• **EXERCISE**
Transcribe every entry word for word. Skip the pictures.

• **DATASET EXTRACT**
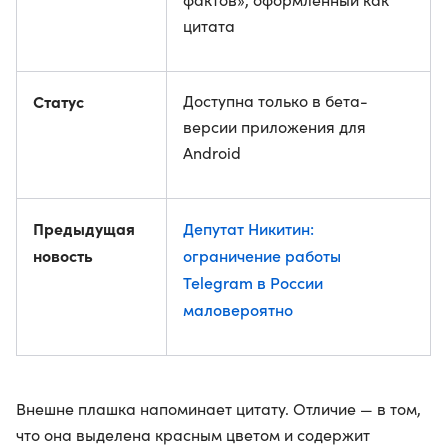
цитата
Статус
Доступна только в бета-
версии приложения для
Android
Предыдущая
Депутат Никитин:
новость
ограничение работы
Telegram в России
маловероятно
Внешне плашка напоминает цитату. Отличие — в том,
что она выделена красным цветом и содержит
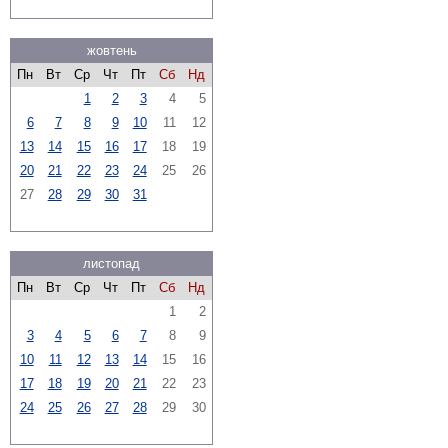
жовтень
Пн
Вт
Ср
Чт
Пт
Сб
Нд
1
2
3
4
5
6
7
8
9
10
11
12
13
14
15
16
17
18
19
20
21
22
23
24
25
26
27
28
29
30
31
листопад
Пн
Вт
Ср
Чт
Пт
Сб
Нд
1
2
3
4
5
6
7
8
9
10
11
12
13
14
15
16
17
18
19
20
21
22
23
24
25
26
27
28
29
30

• **PROBLEM SOLUTION**
цитата
Статус
Доступна только в бета-
версии приложения для
Android
Предыдущая
Депутат Никитин:
новость
ограничение работы
Telegram в России
маловероятно
Внешне плашка напоминает цитату. Отличие — в том,
что она выделена красным цветом и содержит
жовтень
Пн
Вт
Ср
Чт
Пт
Сб
Нд
1
2
3
4
5
6
7
8
9
10
11
12
13
14
15
16
17
18
19
20
21
22
23
24
25
26
27
28
29
30
31
листопад
Пн
Вт
Ср
Чт
Пт
Сб
Нд
1
2
3
4
5
6
7
8
9
10
11
12
13
14
15
16
17
18
19
20
21
22
23
24
25
26
27
28
29
30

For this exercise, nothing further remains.